This section is from the book "The Mechanician, A Treatise On The Construction And Manipulation Of Tools", by Cameron Knight. Also available from Amazon: The mechanician: A treatise on the construction and manipulation of tools.
A great number of rods with circular ends are joined to their respective portions by means of sockets or socket-ends. A socket-end is a tubular boss or projection situated at one end, or both ends, of an article, and usually in one piece with it. A socket is always furnished with a hole of some shape, and, although a few socket-holes are square, the greater number are circular, and are either straight simple holes slightly tapered, or holes that are screwed.
Ends of slide-rods, piston-rods, pump-rods, and others, are frequently fitted with socket-ends, and are represented by Figs. 966, 967, 968, and 969. These denote the ordinary classes of sockets, some being fastened together by screws, and others by keys. Those fastened with keys are the easiest to connect and disconnect; but it may be said generally that the screwed ends are preferable for obtaining a maximum strength with a minimum amount of metal, supposing that the thread-grooves of the respective parts are not deeper than is needful. The author's plan is to furnish all such screwed ends with threads having comparative short steps.
The ends of rods and bars to be entered and fixed in sockets require to have special bearing surfaces, if to be fastened with keys, that the keys may effectually tighten the respective pieces together without exerting any improper strain. Supposing that an end of a piston-rod is to be thus connected, its principal bearing surface is at the bottom of the hole. In Fig. 968 a cross-head boss is shown, in the hole of which is a rod's end. This end is of a regular curved form, and accurately fits the hole's bottom; consequently, the hole must have been previously carefully bored to its proper shape, a suitable bearing of this character being required because the rod cannot be furnished with a flange for contact around the hole's mouth.
The necessity for making a piston-rod's end, or a slide-rod's end, bear in close contact with the bottom of the hole, arises from the small amount of bearing-surface presented by the shoulder of the rod at the mouth of the hole. Such a comparative small surface soon gets out of shape by the action of the rod; and an irregular recess is also formed into the metal of the boss at the hole's mouth. This necessitates a frequent driving in of the key, to tighten the rod, although such fastening is not effectual for any considerable time. An end of a rod that does not touch the bottom, is also liable to be weakened by the act of keying the parts together. It may, therefore, be seen that a proper bearing must be provided either at the bottom of the hole or at its entrance.

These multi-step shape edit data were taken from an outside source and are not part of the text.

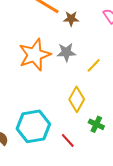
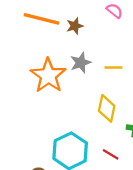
yellow line: (94, 65) -> (113, 67), turned 63

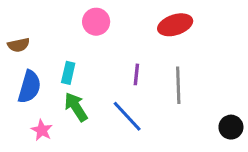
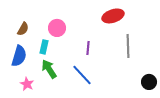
pink circle: (96, 22) -> (57, 28), moved
brown semicircle: (19, 45) -> (23, 29), moved, turned -48
gray line: (178, 85) -> (128, 46), moved

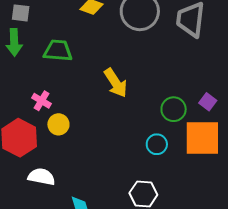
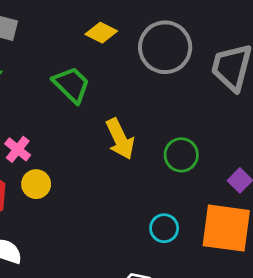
green trapezoid: (58, 51) -> (71, 85), moved, turned 32
green circle: (174, 109) -> (181, 155), moved

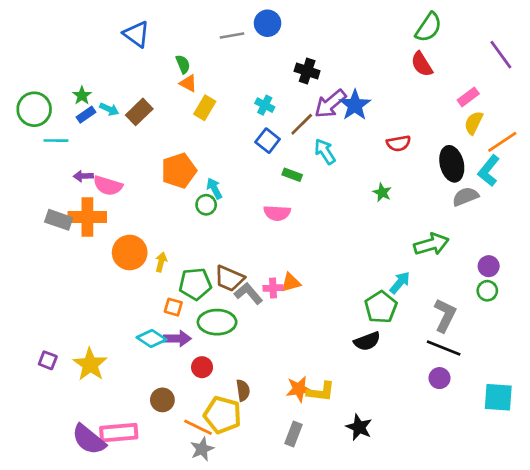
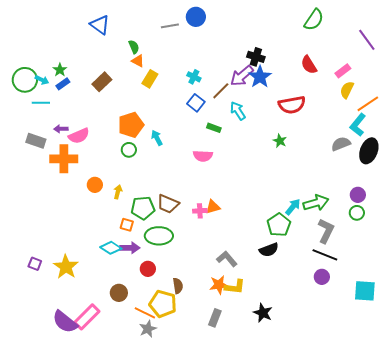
red semicircle: (422, 64) -> (309, 65), moved
black cross: (307, 71) -> (256, 57), moved
cyan arrow: (109, 109) -> (42, 80), moved
red semicircle: (399, 143) -> (292, 105), size x1.5
black ellipse: (452, 164) -> (369, 151), moved, turned 35
pink semicircle: (108, 186) -> (79, 136), turned -40
green circle: (206, 205) -> (129, 150), moved
gray rectangle: (59, 220) -> (36, 141), moved
green arrow: (431, 244) -> (316, 203), moved
orange circle: (130, 253) -> (95, 185), size x0.6
gray L-shape: (248, 293) -> (227, 259), moved
pink rectangle: (119, 433) -> (87, 317), turned -40

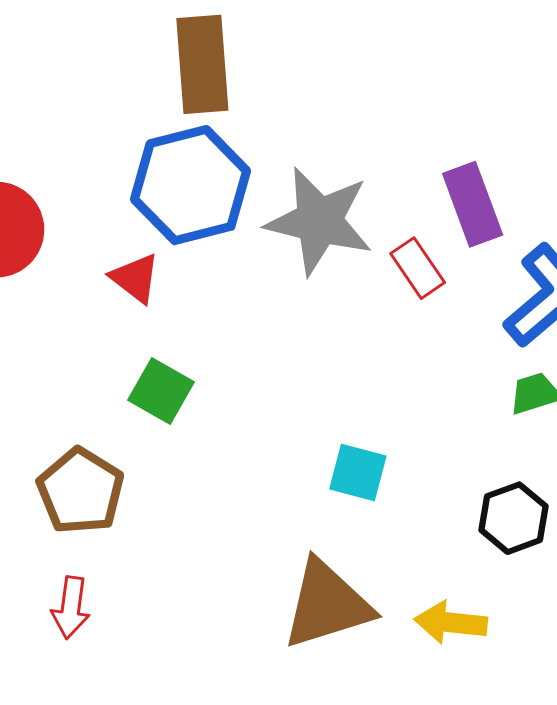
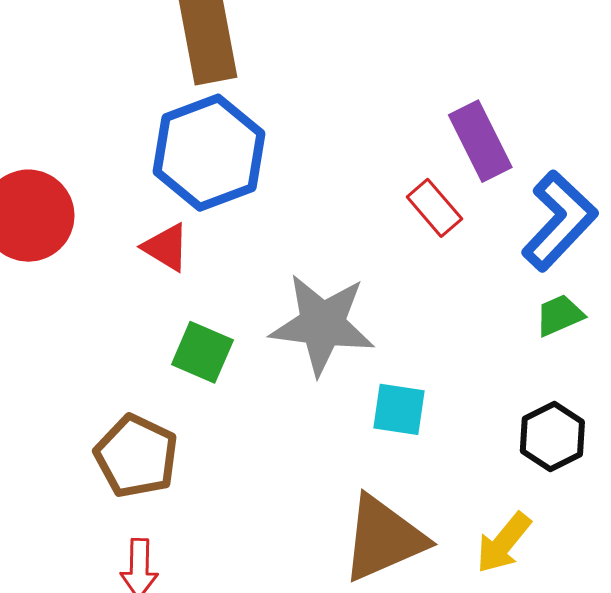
gray star: (319, 221) -> (322, 324), moved
yellow arrow: (451, 623) -> (503, 543), turned -50

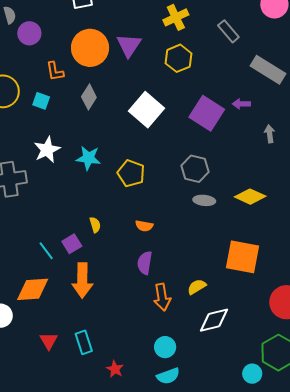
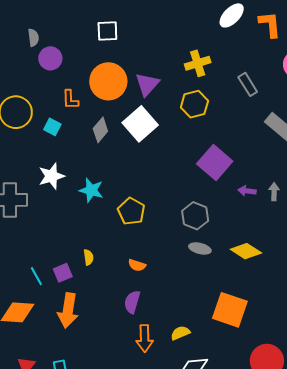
purple arrow: (241, 104) -> (247, 191), moved
white square: (147, 110) -> (140, 124), moved

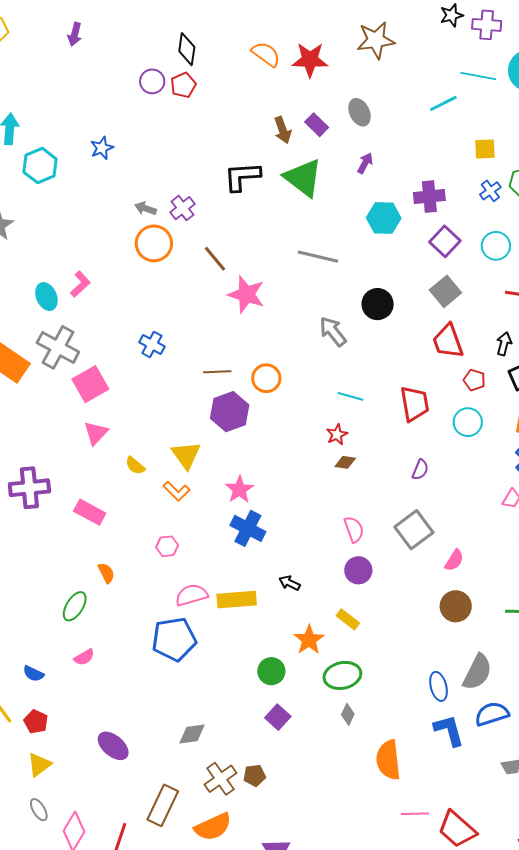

An end of a connecting-rod, or of an eccentric-rod, can have a flange, similar to that seen in Fig. 969; and the rod's end can be screwed and the flange made to bear tight upon the boss by the act of screwing the end into the hole. The fastening may be also effected by means of a key, the end of the rod being fitted into merely a plain hole. An eccentric-rod attached in this manner is shown by Fig. 970, the flange or collar being tightly forced against the face of the boss while driving the key into its key-way.
In some cases an end is both keyed and screwed; but keying is quite unnecessary if the screw-cutting is properly done.